Spear Operations Group members stand in front of UAE military aircraft being used to transport them to Aden, Middle right is Abraham Golan
Spear Operations Group members stand in front of UAE military aircraft being used to transport them to Aden, Middle right is Abraham Golan

3.3 Mohammed Dahlan

Mohammed Dahlan is a former Palestinian Security Services member and ex-leader of the Palestinian Fatah party. The UAE employed him as a security advisor because of his close relationships with PMC groups. He allegedly handles the agreement with Golan for the Spear Operations Group to assassinate members of the Al-Islah party in Yemen.  However, since then has fallen out with his UAE patrons because of alleged collaborating with the CIA and Israel. Which when one takes into consideration the makeup of the Spear Operations Group, he did

Dahlan also allegedly set up and supervised many mercenary training sites in the occupied Negev area of Palestine, which were deliberately chosen to train Colombian and Nepalese mercenaries because of the terrain being like Yemen’s. Also, the mercenaries were allegedly receiving training from officers of the IDF

4. Black Shield Security/Sudanese exploitation

Black Shield Security is a US firm based in the UAE. It allegedly tricked young Sudanese men into coming to the UAE with offers of high-paying security guard jobs. When they arrived, they were sent to military training camps before being deployed to Yemen or Libya. Over 15,000 Sudanese mercenaries are serving in Yemen and Libya, with many of them predicted to be children.  Both the UAE and Black Shield Security are accused of breaking the UN arms embargo on Libya by sending weapons and Sudanese mercenaries to the Libyan National Army. The Sudanese paramilitary group Rapid Support Force (RSF) has been accused of taking sizeable sums to recruit poor citizens and send them to Yemen.  RSF group has profited $350 million so far from its involvement in Yemen. 
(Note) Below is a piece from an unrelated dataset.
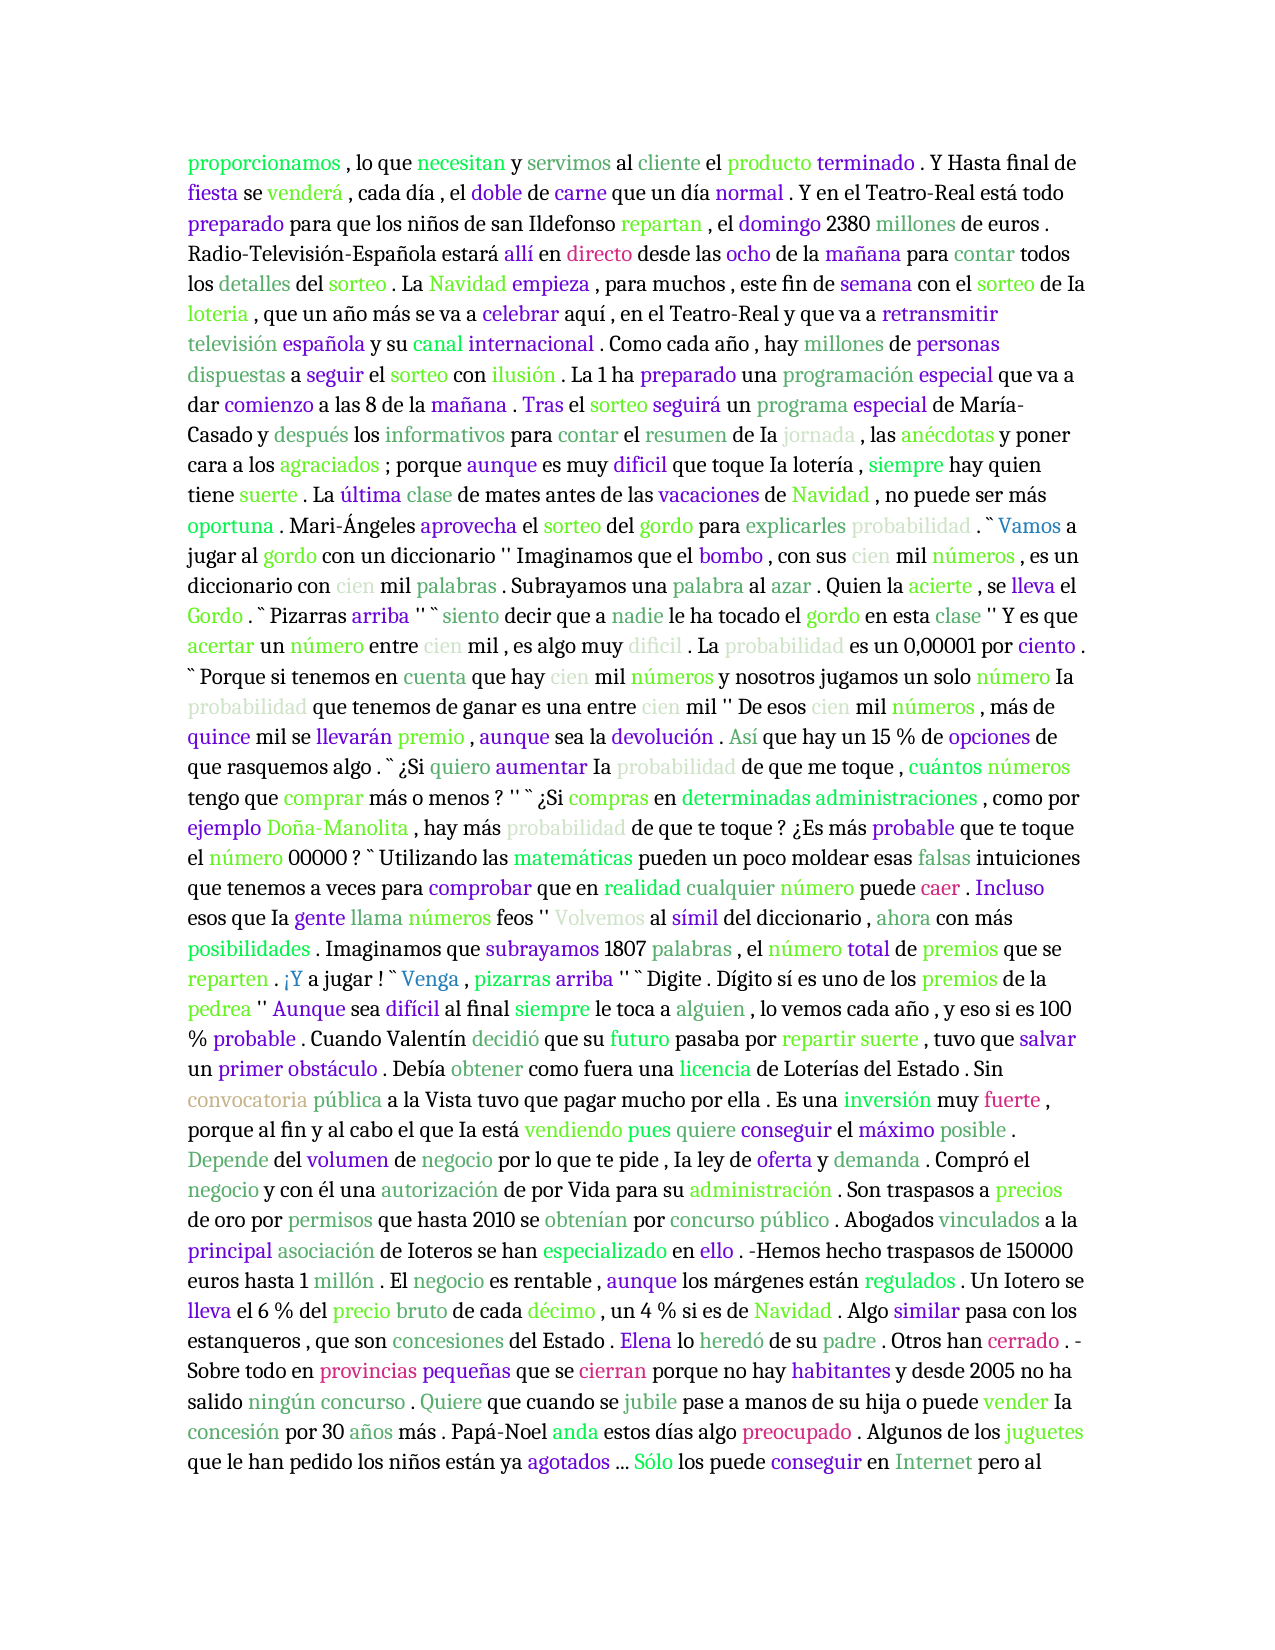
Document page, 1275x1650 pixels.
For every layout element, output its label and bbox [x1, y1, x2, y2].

Consequently, Sudanese lawyers have vowed to take action against the UAE government over the scandal

5. Bundeswehr mercenary scandal

On the 24th of October 2022, two former Bundeswehr soldiers received suspended prison sentences for attempting to create a mercenary force. This was to include those who were serving and ex-Bundeswehr troops to take part in Yemen.  The goal of the group was to take land for the UAE-Saudi coalition. They were also to be paid over $40,000 a month for their services.  All of this goes to show that the UAE in Yemen has encouraged a state of free-for-all for soldiers of fortune.
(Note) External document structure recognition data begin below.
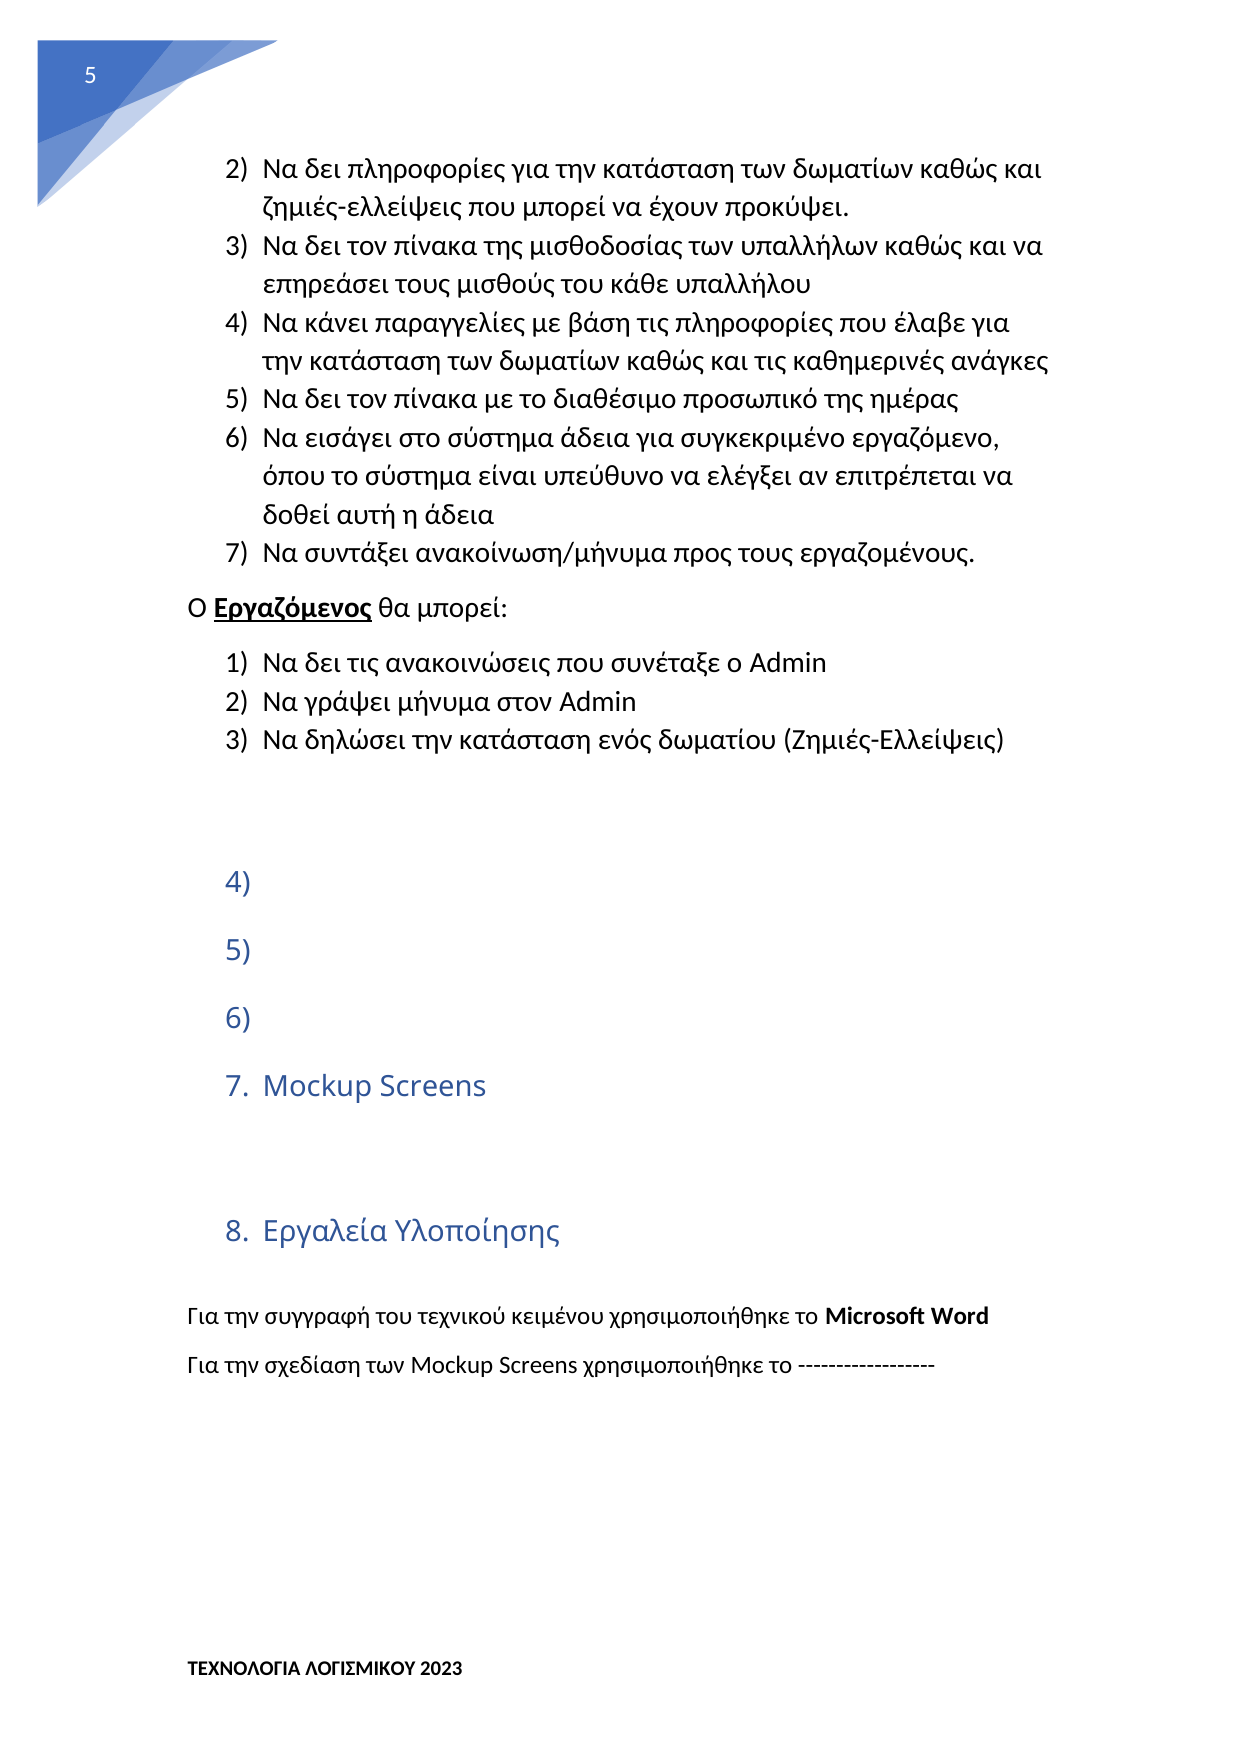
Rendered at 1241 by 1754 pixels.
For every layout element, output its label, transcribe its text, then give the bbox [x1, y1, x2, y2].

subtitle Mockup Screens [225, 1065, 1053, 1105]
list Να δει τις ανακοινώσεις που συνέταξε ο Admin [225, 644, 1053, 680]
list Να δει πληροφορίες για την κατάσταση των δωματίων καθώς και ζημιές-ελλείψεις που μπορεί να έχουν προκύψει. [225, 150, 1053, 224]
list Να δει τον πίνακα με το διαθέσιμο προσωπικό της ημέρας [225, 381, 1053, 416]
list Να εισάγει στο σύστημα άδεια για συγκεκριμένο εργαζόμενο, όπου το σύστημα είναι υπεύθυνο να ελέγξει αν επιτρέπεται να δοθεί αυτή η άδεια [225, 419, 1053, 532]
list Να γράψει μήνυμα στον Admin [225, 683, 1053, 719]
list Να συντάξει ανακοίνωση/μήνυμα προς τους εργαζομένους. [225, 534, 1053, 570]
subtitle Εργαλεία Υλοποίησης [225, 1210, 1053, 1250]
text Ο Εργαζόμενος θα μπορεί: [187, 589, 1053, 625]
text Για την συγγραφή του τεχνικού κειμένου χρησιμοποιήθηκε το Microsoft Word [187, 1300, 1053, 1330]
list Να δηλώσει την κατάσταση ενός δωματίου (Ζημιές-Ελλείψεις) [225, 721, 1053, 757]
list Να κάνει παραγγελίες με βάση τις πληροφορίες που έλαβε για την κατάσταση των δωματίων καθώς και τις καθημερινές ανάγκες [225, 304, 1053, 378]
picture [37, 40, 279, 209]
text Για την σχεδίαση των Mockup Screens χρησιμοποιήθηκε το ------------------ [187, 1349, 1053, 1380]
list Να δει τον πίνακα της μισθοδοσίας των υπαλλήλων καθώς και να επηρεάσει τους μισθούς του κάθε υπαλλήλου [225, 227, 1053, 301]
6. Other Mercenaries in Yemen

There is a myriad of other smaller mercenary groups serving in Yemen currently showing how far the privatization of the war has gone. The UAE-Saudi Coalition has also agreed a deal to use Eritrean airspace to launch airstrikes on Yemen.  Over 400 Eritrean troops are also believed to have signed up as part of the UAE forces in Yemen. 

Furthermore, up to 1000 Pakistani mercenaries are serving in Yemen, despite Islamabad voting not to participate in the operation. 

The UAE-Saudi coalition also hired as militia many Yemeni nationals, demonstrating how the UAE aims to fight wars without its own citizens’ involvement. Indeed, US mercenaries are also present in command positions, such as with Stephen Toumajan – a retired US officer who ran a breast enhancement service before being hired to the elated position of Major General commander of the UAE Joint Aviation Command Yemen

7. Summary

With the recent breakdown of the truce in Yemen, mercenaries serving the coalition in Yemen are likely to come into the spotlight. The UAE is likely to keep utilising mercenaries to make its military operations abroad palatable to its domestic population, particularly if the UAE wants to keep expanding its position as one of the most prominent military powers in the Middle East. Given the lack of nations that supported the 2001 UN Mercenary Convention, it is likely the future holds much more for these soldiers of fortune.